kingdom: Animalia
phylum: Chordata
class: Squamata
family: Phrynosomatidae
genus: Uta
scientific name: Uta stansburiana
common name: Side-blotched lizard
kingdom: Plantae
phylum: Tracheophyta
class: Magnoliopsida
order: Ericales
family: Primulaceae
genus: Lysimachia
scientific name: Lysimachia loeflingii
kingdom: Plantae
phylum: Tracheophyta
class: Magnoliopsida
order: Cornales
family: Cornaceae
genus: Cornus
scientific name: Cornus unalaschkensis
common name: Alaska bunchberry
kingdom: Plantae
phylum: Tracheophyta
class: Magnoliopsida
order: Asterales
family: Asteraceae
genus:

—————

Turn the lines of all the entries above into a single numbered list, skipping any blank lines.

1. kingdom: Animalia
2. phylum: Chordata
3. class: Squamata
4. family: Phrynosomatidae
5. genus: Uta
6. scientific name: Uta stansburiana
7. common name: Side-blotched lizard
8. kingdom: Plantae
9. phylum: Tracheophyta
10. class: Magnoliopsida
11. order: Ericales
12. family: Primulaceae
13. genus: Lysimachia
14. scientific name: Lysimachia loeflingii
15. kingdom: Plantae
16. phylum: Tracheophyta
17. class: Magnoliopsida
18. order: Cornales
19. family: Cornaceae
20. genus: Cornus
21. scientific name: Cornus unalaschkensis
22. common name: Alaska bunchberry
23. kingdom: Plantae
24. phylum: Tracheophyta
25. class: Magnoliopsida
26. order: Asterales
27. family: Asteraceae
28. genus:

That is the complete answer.